▶ **Exercise requirements**
What is needed is an exact reproduction of the lines in the records below, starting at the line with "Gubernur Minta Tambahan" and ending at the line with "Alessia Pierdomenico / Shutterstock.com", both included, and nothing else; pictures stay out.

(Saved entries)
--- START ---

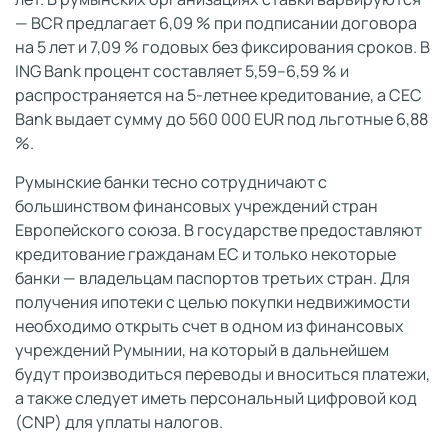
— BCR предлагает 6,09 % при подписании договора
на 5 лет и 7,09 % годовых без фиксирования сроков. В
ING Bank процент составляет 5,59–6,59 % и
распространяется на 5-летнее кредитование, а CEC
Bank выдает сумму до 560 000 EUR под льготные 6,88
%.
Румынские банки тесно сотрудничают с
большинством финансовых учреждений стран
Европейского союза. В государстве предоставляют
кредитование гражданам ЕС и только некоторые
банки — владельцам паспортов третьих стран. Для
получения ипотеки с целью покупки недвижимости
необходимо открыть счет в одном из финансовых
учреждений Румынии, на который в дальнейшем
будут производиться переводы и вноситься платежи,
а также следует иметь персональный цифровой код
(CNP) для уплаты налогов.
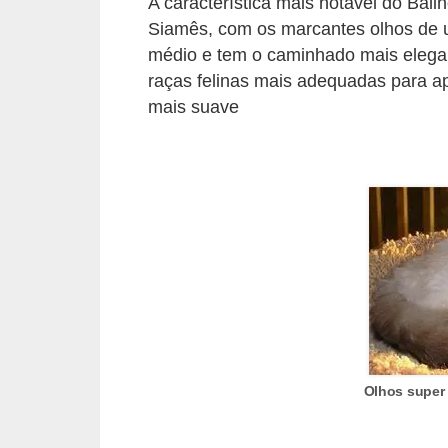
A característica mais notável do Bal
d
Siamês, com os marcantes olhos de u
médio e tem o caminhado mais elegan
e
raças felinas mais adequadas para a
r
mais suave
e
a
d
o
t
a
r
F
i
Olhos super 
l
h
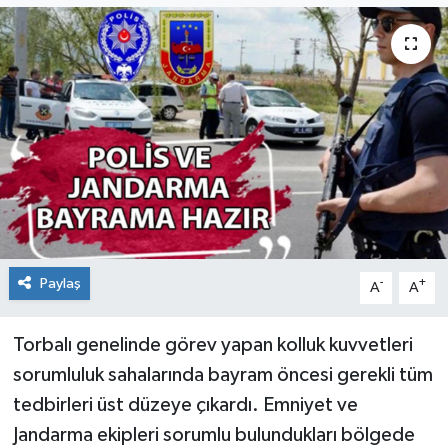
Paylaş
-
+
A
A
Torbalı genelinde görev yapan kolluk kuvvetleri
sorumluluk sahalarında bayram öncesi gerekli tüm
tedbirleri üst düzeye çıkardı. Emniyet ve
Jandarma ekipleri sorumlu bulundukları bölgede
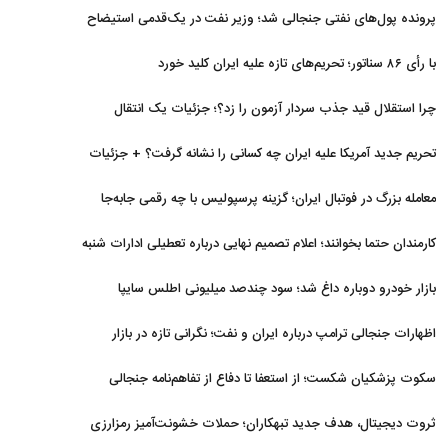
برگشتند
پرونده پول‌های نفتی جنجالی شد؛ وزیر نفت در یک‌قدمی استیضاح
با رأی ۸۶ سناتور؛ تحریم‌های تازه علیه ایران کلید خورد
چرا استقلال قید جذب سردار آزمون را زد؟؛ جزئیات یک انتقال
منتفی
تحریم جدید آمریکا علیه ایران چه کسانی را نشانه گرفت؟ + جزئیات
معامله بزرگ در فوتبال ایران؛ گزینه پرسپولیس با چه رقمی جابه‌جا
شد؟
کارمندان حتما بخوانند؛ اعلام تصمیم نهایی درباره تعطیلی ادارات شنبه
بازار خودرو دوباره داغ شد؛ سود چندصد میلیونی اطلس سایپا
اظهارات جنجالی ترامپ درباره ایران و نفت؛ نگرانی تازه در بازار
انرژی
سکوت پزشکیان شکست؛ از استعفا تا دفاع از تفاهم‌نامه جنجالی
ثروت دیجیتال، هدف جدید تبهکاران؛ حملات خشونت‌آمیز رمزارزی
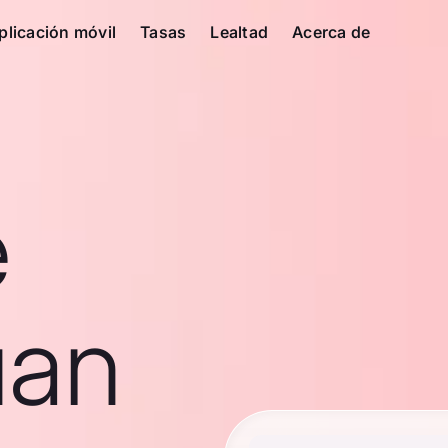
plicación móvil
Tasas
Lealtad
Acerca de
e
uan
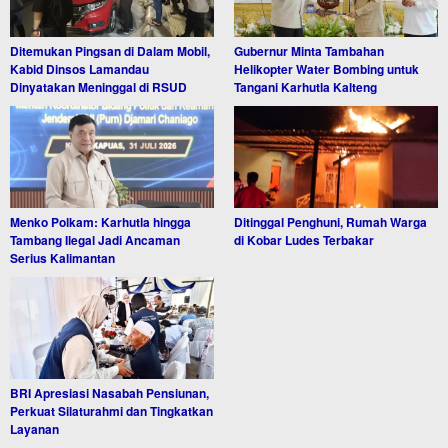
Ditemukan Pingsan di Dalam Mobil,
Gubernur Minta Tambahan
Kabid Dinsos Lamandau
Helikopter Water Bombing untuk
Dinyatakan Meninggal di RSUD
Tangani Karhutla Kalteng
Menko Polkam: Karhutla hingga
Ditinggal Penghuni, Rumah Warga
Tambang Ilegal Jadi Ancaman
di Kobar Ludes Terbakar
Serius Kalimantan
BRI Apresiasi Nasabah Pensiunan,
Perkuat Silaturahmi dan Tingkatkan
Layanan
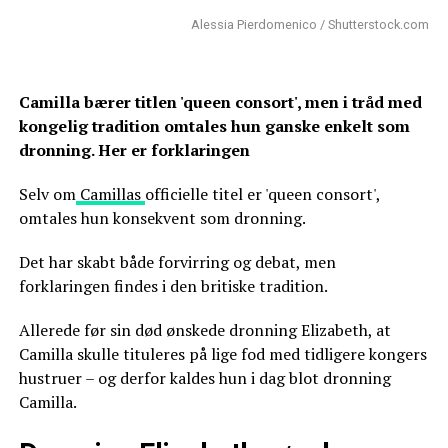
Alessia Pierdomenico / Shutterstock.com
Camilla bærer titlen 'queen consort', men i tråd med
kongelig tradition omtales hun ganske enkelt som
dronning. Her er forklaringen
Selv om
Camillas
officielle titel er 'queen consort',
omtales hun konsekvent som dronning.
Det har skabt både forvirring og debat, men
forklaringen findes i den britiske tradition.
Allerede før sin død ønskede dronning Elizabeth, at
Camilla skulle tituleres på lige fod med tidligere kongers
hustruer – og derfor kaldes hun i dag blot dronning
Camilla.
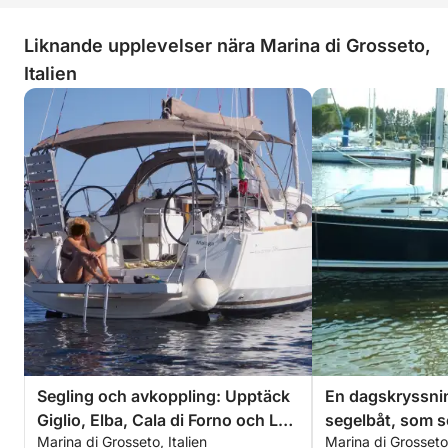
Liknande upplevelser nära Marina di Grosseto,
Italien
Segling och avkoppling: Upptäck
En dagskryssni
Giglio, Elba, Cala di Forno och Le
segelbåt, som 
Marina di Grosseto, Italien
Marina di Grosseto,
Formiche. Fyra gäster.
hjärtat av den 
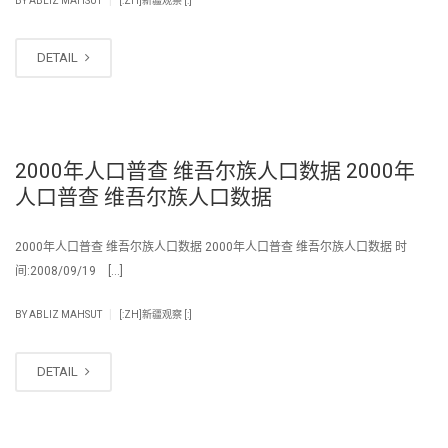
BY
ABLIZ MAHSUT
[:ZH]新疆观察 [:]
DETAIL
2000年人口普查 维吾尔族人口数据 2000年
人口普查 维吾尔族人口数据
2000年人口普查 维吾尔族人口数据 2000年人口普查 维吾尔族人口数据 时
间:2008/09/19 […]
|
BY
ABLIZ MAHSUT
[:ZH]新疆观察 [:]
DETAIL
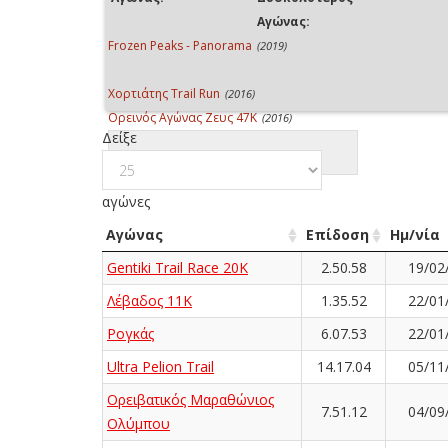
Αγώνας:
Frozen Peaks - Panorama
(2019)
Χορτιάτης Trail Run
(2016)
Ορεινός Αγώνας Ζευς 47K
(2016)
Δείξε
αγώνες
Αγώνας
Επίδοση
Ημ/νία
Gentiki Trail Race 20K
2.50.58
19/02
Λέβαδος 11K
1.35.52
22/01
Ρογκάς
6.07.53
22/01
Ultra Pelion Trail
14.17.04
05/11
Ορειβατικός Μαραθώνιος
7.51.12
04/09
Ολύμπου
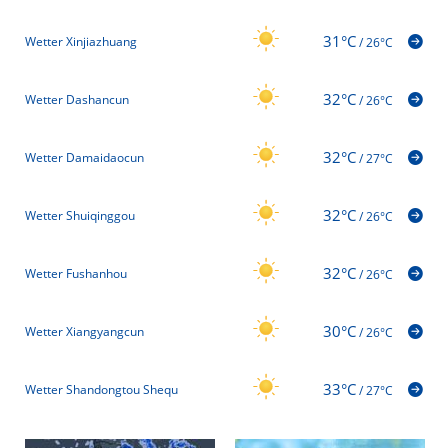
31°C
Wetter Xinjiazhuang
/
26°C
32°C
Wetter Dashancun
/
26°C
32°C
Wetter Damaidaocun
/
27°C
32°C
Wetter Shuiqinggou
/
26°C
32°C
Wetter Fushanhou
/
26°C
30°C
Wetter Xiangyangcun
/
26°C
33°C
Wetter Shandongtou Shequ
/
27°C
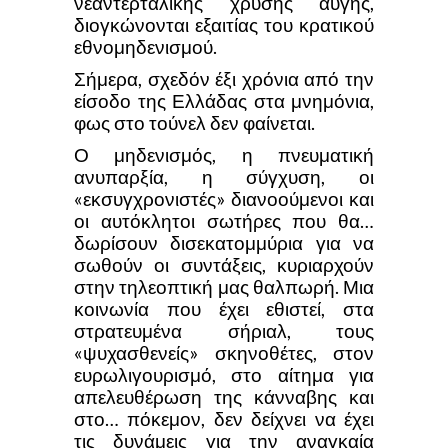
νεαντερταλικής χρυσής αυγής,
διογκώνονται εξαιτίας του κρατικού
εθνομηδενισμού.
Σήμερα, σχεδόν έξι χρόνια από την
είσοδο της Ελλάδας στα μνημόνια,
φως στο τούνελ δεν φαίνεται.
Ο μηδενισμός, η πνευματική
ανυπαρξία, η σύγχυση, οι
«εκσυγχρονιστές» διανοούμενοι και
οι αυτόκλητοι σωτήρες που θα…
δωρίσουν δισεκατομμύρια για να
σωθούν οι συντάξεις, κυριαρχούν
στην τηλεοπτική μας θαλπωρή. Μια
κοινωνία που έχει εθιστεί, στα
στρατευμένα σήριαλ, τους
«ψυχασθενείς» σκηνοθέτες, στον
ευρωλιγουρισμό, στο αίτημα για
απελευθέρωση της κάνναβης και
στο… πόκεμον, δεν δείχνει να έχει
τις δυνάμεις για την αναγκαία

--- END ---

▶ **Written response**
Gubernur Minta Tambahan
Kabid Dinsos Lamandau
Helikopter Water Bombing untuk
Dinyatakan Meninggal di RSUD
Tangani Karhutla Kalteng
Menko Polkam: Karhutla hingga
Ditinggal Penghuni, Rumah Warga
Tambang Ilegal Jadi Ancaman
di Kobar Ludes Terbakar
Serius Kalimantan
BRI Apresiasi Nasabah Pensiunan,
Perkuat Silaturahmi dan Tingkatkan
Layanan
Alessia Pierdomenico / Shutterstock.com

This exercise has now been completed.